Untuk memahami secara rinci mengenai kehidupan masyarakat "perkotaan" 
adalah sebagai berikut :
- lingkungan umum dan orientasi 
terhadap alam,
Bagi masyarakat "kota" cendrung mengabaikan kepercayaan yang berkaitan 
dengan kekuatan alam serta pola hidupnya lebih mendasarkan pada 
rasionalnya.
Dan bila dilihat dari mata pencahariannya masyarakat "kota" tidak 
bergantung  pada kekuatan alam, melainkan bergantung pada tingkat 
kemampuannya (capablelitas) untuk bersaing dalam dunia usaha. 

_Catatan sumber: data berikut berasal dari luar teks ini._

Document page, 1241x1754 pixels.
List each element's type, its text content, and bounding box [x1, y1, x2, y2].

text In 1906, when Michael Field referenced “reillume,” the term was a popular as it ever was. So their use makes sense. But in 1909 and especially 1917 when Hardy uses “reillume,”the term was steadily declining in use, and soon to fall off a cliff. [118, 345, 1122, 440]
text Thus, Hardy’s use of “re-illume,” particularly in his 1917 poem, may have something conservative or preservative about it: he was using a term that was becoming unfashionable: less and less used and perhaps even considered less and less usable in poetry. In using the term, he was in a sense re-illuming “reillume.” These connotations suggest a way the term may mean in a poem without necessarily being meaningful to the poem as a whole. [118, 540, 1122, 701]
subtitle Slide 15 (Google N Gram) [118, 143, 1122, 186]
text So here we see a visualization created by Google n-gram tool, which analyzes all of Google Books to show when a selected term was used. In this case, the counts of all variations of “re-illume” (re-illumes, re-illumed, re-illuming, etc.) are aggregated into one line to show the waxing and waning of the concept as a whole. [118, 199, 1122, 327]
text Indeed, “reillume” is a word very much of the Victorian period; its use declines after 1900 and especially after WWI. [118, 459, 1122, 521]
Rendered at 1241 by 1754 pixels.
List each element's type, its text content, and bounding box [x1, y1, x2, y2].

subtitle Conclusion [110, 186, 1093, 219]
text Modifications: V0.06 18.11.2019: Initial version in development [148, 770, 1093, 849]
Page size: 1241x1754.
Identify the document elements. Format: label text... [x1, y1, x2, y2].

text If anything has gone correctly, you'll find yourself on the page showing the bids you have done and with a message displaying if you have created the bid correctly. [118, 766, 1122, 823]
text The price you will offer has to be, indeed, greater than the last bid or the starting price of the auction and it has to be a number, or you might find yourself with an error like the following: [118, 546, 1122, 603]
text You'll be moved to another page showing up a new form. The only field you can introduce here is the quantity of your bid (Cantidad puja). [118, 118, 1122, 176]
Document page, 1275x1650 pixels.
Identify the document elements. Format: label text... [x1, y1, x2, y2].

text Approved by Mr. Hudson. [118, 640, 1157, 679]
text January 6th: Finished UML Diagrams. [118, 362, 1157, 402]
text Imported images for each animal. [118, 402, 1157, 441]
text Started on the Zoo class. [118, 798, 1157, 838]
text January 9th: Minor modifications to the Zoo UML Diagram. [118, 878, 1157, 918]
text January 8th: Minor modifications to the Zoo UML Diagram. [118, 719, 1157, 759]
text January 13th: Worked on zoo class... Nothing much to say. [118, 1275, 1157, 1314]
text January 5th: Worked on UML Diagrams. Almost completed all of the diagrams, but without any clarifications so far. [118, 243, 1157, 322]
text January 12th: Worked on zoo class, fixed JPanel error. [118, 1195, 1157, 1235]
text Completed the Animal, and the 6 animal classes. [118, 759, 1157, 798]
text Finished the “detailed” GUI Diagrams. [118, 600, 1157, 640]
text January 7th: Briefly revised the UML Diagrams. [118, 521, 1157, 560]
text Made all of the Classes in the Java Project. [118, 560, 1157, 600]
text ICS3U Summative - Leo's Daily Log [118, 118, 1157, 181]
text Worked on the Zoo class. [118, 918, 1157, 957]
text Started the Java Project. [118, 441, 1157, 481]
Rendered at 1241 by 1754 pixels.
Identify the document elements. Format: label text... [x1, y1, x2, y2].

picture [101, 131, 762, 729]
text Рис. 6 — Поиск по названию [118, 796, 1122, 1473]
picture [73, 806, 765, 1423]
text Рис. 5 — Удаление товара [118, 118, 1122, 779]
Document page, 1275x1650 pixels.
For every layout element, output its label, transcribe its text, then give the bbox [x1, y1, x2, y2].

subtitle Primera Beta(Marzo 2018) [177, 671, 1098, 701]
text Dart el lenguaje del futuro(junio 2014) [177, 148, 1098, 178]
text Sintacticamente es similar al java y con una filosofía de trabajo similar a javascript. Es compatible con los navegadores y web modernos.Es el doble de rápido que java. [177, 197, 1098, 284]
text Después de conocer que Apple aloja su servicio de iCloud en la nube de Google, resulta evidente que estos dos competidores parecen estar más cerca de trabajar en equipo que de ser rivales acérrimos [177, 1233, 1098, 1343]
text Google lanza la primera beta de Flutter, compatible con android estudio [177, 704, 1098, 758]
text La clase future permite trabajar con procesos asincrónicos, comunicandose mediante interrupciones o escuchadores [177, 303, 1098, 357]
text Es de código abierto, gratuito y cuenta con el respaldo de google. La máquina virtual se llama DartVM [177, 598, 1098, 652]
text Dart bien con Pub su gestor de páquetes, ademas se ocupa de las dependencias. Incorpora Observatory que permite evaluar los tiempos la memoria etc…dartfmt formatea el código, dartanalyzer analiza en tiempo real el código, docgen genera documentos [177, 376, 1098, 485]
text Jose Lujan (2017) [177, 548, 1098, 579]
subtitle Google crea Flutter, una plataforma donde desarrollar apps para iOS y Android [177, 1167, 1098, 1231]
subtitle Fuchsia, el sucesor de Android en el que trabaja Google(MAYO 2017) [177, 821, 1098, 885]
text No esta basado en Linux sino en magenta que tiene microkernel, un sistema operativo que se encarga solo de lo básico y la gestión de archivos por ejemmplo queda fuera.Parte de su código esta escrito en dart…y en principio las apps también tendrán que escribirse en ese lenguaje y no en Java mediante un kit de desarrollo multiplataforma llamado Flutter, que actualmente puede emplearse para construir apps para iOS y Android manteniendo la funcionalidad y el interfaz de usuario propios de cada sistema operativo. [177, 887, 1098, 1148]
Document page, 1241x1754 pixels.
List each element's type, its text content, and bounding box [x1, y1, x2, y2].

Gejala alam itu bisa dipahami secara ilmiah dan secara rasional dapat 
dikendalikan.
- Pekerjaan atau mata pencaharian,
Bentuk mata pencaharian yang primer seperti sebagai pengusaha, pedagang,
 dan buruh industri. Namun ada sekelompok masyarakat yang bekerja pada 
sektor informal misalnya pemulung, pengemis dan pengamen. Selain yang 
disebutkan di atas termasuk bentuk mata pencaharian sekunder.
- Ukuran komunitas,
Umumnya masyarakat "perkotaan" lebih heterogen dibandingkan masyarakat 
pedesaan. Karena mayoritas masyarakatnya berasal dari sosiokultural yang
 berbeda-beda , dan masing-masing dari mereka mempunyai tujuan yang 
bermacam-macam pula.dantaranya ada yang mencari pekerjaan atau ada yang 
menempuh pendidikan. Jumlah penduduknya masih relatif besar.
- Kepadatan penduduk,
tingkat kepadatan di "kota" lebih tinggi bila dibandingkan di desa, hal 
ini disebabkan oleh kebanyakan penduduk di daerah "perkotaan" awalnya dari
 berbagai daerah.
- Homogenitas dan heterogenitas,
Dalam struktur masyarakat "perkotaan" yang sering sekali nampak adalah 
heterogenitas dalam ciri-ciri sosial, psikologis, agama, dan 
kepercayaan, adat istiadat dan perilakunya. Dengan demikian struktur 
masyarakat "perkotaan" sering mengalami interseksi sosial, mobilitas 
sosial, dan dinamika sosial.
- Diferensiasi sosial
Di daerah "perkotaan", diferensiasi sosial relatif tinggi, sebab tingkat 
perbedaan agama, adat istiadat, bahasa, dan sosiokultural yang dibawa 
oleh para pendatang dari berbagai daerah, cukup tinggi.
- Pelapisan sosial
Lapisan sosialnya lebih didominasi oleh perbedaan status dan peranan di 
dalam struktur masyarakatnya. Di dalam struktur masyarakat modern lebih 
menghargai prestasi daripada keturunan.
- Mobilitas sosial
Mobilitas pada masyarakat "perkotaan" lebih dinamis daripada masyarakat 
pedesaan. Kenyataan itu adalah sebuah kewajaran sebab perputaran uang 
lebih banyak terjadi di daerah "perkotaan" daripada di pedesaan.
- Interaksi sosial
Dalam interaksi pada masyarakat "perkotaan" lebih kita kenal dengan yang 
namanya gesseslchaft yaitu kelompok patembayan. Yang mana ada 
hubungan timbal balik dalam bentuk perjanjian-perjanjian tertentu yang 
orientasinya adalah keuntungan atau pamrih. Sehingga hubungan yang 
terjadi hanya seperlunya saja.
- Pengawasan sosial
Dikarenakan masyarakatnya yang kurang saling mengenal satu sama lain dan
 juga luasnya wilayah kultural "perkotaan" ditambah lagi 
keheterigenitasan masyarakatnya yang membuat sistem pengawasan sosial 
perilaku antar anggota masyarakatnya makin sulit terkontrol.
- Pola kepemimpinan
Kepemimpinanya didasarkan pada pertanggung jawaban secara rasional atas 
dasar moral dan hukum. Dengan demikian hubungan antar pemimpin dan warga
 masyarakatnya berorientasi pada hubungan formalitas.
- Standar kehidupan
Standar kehidupannya di ukur dari barang-barang yang dianggap punya 
nilai (harta benda). Mereka lebih mengenal deposito atau tabungan. 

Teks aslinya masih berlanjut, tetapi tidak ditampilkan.